New Hope For Advanced Colorectal Patients: Drug Fruquintinib Shows Improved Overall Survival
When found early, colorectal cancer has a great prognosis. If detected before it spreads, 90% of those diagnosed have a 5-year survival. That is why so much emphasis is put into screening. But for those who are in a later stage, the prognosis is grim and there has been very little progress in treatment development.
Once you get to the metastatic setting, many patients “they just run out of options,” Jennifer Elliott, head of solid tumors at Takeda, explained to SurvivorNet at the ASCO Annual Meeting. So it was critically important for Takeda, to do this deal to in-license fruquintinib. We hope to give patients another option.”
Fruquintinib has been approved in China since 2018, and was originally developed by Chinese biopharmaceutical company HUTCHMED. Takeda Oncology acquired the exclusive worldwide license for the drug outside of mainland China, Hong Kong and Macau in January 2023.

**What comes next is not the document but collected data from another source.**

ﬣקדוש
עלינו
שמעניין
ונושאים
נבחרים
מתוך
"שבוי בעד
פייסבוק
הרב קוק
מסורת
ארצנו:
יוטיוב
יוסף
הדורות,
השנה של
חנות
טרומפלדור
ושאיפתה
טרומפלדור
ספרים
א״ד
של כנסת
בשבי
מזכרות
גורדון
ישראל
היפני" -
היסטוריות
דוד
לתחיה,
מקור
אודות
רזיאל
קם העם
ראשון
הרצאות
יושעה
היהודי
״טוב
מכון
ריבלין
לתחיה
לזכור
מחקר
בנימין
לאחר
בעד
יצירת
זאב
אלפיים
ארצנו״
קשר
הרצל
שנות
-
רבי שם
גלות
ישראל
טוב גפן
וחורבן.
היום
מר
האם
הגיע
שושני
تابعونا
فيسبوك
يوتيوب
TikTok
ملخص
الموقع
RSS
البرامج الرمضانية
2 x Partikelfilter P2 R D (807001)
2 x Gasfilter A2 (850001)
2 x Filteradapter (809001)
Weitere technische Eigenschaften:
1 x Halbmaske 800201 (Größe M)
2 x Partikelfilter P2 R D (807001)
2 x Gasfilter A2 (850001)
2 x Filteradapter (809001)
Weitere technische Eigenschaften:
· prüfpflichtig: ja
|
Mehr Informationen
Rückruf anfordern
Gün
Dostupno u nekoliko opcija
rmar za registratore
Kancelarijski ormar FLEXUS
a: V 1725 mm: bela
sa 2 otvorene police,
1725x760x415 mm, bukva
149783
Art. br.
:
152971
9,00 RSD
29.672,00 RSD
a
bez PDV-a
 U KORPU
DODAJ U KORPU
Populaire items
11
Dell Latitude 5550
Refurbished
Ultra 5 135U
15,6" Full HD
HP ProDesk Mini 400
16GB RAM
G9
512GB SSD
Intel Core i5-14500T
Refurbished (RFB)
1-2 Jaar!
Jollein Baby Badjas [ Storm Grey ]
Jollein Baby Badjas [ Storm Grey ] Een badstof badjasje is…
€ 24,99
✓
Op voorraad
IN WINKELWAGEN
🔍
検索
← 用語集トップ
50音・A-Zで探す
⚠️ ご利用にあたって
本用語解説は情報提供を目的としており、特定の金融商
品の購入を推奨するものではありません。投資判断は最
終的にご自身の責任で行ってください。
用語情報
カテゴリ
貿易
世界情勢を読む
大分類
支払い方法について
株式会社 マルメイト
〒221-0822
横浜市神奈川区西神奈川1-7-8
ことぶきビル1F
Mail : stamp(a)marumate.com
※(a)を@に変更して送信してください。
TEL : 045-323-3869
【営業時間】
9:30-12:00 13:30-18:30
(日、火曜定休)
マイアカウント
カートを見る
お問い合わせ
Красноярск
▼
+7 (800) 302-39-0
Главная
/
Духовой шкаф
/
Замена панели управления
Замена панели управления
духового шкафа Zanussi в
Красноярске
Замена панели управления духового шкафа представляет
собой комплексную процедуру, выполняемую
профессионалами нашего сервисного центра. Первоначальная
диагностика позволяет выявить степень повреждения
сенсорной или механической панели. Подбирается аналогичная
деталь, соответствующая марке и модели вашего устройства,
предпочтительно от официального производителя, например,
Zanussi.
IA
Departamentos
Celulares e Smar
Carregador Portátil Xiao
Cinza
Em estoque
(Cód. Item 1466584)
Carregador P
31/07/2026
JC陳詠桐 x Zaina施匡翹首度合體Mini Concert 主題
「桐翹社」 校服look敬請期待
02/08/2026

Fruquintinib is an oral drug that inhibits angiogenesis, meaning it blocks the growth of blood vessels that increase tumor growth. It was investigated in two phase three trials for metastatic colorectal cancer.
“Both trials were robust large placebo controlled trials, and they both showed an overall survival advantage,” Elliott told SurvivorNet.
According to the study published in June, patients who received fruquintinib plus best supportive care (BSC) experienced 7.4 months of overall survival, compared to those who received a placebo plus BSC, who experienced 4.8 months of overall survival. And patients who received fruquintinib experienced 3.7 months of progression-free survival, over those who received placebo, who experienced 1.8 months of progression-free survival.
“I think what’s unique about fruquintinib is its manageable safety profile, as well as the fact that it didn’t decrease the quality of life of patients on the trial — which is really important in this late stage of disease,” Elliott told SurvivorNet.
The drug was granted Priority Review by the FDA and assigned a Prescription Drug User Fee Act (PDUFA) goal date of November 30, 2023. A marketing authorization application for the drug in Europe has also been validated.